* [TASK INPUTS]

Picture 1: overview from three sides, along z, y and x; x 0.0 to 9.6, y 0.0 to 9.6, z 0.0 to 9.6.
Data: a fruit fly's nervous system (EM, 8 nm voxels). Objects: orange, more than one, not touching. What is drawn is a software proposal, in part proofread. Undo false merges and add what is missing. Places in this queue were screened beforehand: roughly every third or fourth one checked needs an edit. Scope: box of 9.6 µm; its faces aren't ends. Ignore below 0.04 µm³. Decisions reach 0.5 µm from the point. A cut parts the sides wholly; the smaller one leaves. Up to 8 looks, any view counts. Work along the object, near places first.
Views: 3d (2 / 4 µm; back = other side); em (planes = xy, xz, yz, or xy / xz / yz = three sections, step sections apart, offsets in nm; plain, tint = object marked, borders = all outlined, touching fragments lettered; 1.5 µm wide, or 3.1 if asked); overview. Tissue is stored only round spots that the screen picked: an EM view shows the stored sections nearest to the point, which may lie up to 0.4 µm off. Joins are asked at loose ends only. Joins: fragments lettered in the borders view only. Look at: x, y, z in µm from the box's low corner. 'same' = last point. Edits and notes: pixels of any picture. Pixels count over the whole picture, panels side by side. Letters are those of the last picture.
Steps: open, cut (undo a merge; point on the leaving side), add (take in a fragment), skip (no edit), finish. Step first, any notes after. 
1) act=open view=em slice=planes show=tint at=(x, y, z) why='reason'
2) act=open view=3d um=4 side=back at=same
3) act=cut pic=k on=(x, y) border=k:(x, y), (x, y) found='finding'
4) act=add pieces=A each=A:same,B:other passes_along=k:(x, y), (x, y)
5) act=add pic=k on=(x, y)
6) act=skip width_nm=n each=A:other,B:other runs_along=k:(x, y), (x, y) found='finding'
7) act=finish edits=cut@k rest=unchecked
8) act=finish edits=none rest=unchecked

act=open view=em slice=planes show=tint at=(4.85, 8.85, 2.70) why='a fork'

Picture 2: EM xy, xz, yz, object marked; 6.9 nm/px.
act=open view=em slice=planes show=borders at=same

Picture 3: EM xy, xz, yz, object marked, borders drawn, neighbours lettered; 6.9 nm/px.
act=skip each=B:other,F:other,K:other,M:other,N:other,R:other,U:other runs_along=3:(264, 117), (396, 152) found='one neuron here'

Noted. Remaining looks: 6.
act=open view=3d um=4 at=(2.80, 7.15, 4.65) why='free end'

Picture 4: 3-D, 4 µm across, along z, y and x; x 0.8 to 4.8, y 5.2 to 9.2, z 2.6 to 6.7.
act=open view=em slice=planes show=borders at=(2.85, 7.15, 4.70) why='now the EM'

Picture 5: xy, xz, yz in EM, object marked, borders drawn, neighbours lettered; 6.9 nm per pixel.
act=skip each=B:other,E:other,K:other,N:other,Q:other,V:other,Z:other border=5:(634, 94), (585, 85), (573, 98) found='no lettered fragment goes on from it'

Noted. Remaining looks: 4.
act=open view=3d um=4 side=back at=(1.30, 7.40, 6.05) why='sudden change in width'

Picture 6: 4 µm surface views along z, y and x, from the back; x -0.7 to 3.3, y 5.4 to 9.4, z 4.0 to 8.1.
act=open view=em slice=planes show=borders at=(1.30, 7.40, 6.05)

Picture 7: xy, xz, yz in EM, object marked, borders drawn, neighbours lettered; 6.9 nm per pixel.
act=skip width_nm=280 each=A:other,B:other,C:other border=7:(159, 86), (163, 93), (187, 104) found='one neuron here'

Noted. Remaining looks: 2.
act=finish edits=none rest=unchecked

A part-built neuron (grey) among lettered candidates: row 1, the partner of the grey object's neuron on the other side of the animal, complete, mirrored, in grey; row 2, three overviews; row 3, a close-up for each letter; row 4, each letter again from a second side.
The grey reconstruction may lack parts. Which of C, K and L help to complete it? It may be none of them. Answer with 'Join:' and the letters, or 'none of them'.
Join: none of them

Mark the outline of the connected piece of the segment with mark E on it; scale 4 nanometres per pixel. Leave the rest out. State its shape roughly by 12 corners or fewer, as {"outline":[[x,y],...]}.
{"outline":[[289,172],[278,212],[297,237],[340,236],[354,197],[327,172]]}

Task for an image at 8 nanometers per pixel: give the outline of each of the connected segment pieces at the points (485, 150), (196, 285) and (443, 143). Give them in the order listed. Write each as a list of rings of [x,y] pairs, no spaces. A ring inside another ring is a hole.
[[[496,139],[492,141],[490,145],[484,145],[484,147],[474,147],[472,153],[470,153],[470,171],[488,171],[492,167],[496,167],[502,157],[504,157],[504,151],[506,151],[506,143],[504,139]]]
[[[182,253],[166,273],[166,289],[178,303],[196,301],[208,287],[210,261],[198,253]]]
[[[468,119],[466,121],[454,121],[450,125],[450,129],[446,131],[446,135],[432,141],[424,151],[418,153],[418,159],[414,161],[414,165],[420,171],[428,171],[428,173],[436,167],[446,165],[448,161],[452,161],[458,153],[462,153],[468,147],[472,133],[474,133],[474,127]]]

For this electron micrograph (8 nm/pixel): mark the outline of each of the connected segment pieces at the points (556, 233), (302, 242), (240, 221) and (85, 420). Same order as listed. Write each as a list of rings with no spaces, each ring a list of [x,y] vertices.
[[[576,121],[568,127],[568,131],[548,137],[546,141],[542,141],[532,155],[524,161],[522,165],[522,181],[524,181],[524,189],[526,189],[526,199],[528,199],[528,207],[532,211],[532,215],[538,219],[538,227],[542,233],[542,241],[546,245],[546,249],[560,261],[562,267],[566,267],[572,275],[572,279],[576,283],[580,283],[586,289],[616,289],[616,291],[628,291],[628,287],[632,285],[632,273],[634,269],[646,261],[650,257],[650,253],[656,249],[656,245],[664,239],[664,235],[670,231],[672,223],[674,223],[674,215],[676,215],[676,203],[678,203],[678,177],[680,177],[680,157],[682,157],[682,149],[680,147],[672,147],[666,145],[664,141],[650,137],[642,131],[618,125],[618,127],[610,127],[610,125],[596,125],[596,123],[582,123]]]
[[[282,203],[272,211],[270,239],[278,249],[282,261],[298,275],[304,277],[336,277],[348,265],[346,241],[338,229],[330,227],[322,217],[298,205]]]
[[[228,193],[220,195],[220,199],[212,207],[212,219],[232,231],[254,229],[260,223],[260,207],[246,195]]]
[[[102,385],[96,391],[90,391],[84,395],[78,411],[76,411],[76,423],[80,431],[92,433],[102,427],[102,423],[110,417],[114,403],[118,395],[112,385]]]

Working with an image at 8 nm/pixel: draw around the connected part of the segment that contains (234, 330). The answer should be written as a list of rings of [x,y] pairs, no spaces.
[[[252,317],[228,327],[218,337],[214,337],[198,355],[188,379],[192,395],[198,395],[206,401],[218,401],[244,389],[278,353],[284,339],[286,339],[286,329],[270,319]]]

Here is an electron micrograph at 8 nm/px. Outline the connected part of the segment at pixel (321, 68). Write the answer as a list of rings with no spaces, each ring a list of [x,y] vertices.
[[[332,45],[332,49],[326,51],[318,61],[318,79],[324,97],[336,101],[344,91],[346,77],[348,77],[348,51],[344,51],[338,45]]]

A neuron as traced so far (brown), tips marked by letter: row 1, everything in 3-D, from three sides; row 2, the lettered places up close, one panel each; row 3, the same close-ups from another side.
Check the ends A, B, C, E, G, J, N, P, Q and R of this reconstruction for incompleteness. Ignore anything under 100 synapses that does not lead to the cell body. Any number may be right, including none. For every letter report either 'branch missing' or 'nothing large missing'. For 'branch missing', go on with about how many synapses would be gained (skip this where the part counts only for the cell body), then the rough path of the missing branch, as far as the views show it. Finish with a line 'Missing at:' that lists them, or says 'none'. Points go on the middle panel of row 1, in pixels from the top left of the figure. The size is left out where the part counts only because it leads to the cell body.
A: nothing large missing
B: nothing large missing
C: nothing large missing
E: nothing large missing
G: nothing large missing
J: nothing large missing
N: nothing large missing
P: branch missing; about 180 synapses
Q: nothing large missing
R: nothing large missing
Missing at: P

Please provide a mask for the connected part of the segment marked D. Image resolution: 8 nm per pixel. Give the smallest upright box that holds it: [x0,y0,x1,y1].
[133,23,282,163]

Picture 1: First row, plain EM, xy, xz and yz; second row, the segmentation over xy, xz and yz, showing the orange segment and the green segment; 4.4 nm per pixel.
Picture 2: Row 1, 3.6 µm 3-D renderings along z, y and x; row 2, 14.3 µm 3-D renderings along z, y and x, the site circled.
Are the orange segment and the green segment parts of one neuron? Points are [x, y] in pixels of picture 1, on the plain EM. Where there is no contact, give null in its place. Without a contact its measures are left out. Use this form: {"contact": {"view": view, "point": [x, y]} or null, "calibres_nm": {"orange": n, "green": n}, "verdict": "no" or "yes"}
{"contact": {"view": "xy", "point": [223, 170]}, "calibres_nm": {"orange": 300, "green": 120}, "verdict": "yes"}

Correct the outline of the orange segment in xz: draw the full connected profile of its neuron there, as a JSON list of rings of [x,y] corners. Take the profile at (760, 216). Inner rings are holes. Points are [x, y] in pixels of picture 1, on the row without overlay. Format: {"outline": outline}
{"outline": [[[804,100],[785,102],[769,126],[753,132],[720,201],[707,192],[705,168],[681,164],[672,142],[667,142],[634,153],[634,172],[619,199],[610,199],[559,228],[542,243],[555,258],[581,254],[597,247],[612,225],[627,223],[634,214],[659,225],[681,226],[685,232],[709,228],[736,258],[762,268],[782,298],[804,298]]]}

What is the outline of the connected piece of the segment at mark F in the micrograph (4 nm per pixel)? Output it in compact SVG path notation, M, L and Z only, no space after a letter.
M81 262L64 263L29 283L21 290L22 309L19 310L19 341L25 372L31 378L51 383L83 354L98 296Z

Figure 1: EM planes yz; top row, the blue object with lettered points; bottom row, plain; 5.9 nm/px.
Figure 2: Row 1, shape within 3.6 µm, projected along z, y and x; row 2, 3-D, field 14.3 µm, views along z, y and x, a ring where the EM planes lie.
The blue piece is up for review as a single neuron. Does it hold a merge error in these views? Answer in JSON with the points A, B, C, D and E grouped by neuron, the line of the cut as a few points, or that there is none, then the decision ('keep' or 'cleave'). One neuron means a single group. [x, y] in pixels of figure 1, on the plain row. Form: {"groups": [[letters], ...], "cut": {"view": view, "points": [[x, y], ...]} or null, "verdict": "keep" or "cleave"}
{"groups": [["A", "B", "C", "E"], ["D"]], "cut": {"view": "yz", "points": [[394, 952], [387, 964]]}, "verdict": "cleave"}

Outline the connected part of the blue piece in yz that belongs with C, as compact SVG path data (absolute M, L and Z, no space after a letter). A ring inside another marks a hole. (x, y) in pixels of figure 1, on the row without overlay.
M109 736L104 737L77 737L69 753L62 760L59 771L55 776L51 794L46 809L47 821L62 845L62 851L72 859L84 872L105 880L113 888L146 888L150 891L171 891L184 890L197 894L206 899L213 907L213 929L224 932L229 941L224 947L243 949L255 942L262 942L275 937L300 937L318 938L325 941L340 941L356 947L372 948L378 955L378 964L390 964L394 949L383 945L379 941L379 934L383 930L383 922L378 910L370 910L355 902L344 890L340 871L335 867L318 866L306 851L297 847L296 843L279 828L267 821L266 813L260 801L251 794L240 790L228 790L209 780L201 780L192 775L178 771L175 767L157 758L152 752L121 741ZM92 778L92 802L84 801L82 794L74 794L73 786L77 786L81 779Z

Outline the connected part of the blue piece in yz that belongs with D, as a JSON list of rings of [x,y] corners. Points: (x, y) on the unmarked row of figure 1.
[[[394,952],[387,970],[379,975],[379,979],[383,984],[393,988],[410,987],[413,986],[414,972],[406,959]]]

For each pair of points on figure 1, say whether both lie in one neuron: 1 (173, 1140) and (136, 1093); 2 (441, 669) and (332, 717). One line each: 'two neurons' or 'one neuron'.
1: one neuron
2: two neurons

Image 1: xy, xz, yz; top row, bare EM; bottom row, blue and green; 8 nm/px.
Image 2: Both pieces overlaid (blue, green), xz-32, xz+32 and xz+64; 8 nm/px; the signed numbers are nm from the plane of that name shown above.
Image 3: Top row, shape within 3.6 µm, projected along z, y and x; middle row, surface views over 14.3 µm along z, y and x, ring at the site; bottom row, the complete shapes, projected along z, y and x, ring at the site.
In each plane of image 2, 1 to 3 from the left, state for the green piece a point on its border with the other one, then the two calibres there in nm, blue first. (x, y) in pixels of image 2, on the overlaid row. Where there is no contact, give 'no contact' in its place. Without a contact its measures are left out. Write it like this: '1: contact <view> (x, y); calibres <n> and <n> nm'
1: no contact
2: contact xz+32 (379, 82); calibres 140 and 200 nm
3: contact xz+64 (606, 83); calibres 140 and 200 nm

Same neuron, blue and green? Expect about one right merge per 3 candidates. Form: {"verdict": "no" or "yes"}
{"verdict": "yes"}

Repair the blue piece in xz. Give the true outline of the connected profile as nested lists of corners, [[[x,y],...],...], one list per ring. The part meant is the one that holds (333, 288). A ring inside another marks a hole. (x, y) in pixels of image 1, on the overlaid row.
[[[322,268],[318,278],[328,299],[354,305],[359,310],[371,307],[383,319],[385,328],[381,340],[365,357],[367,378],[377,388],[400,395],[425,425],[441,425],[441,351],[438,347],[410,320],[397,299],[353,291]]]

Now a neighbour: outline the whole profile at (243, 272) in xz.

* [WORK TO COMPLETE] Please copy the lines above from the line with "Correct the outline" up to and including the line with "Figure 2: Row", exactly as written and with nothing else.

* [WRITTEN RESPONSE]
Correct the outline of the orange segment in xz: draw the full connected profile of its neuron there, as a JSON list of rings of [x,y] corners. Take the profile at (760, 216). Inner rings are holes. Points are [x, y] in pixels of picture 1, on the row without overlay. Format: {"outline": outline}
{"outline": [[[804,100],[785,102],[769,126],[753,132],[720,201],[707,192],[705,168],[681,164],[672,142],[667,142],[634,153],[634,172],[619,199],[610,199],[559,228],[542,243],[555,258],[581,254],[597,247],[612,225],[627,223],[634,214],[659,225],[681,226],[685,232],[709,228],[736,258],[762,268],[782,298],[804,298]]]}

What is the outline of the connected piece of the segment at mark F in the micrograph (4 nm per pixel)? Output it in compact SVG path notation, M, L and Z only, no space after a letter.
M81 262L64 263L29 283L21 290L22 309L19 310L19 341L25 372L31 378L51 383L83 354L98 296Z

Figure 1: EM planes yz; top row, the blue object with lettered points; bottom row, plain; 5.9 nm/px.
Figure 2: Row 1, shape within 3.6 µm, projected along z, y and x; row 2, 3-D, field 14.3 µm, views along z, y and x, a ring where the EM planes lie.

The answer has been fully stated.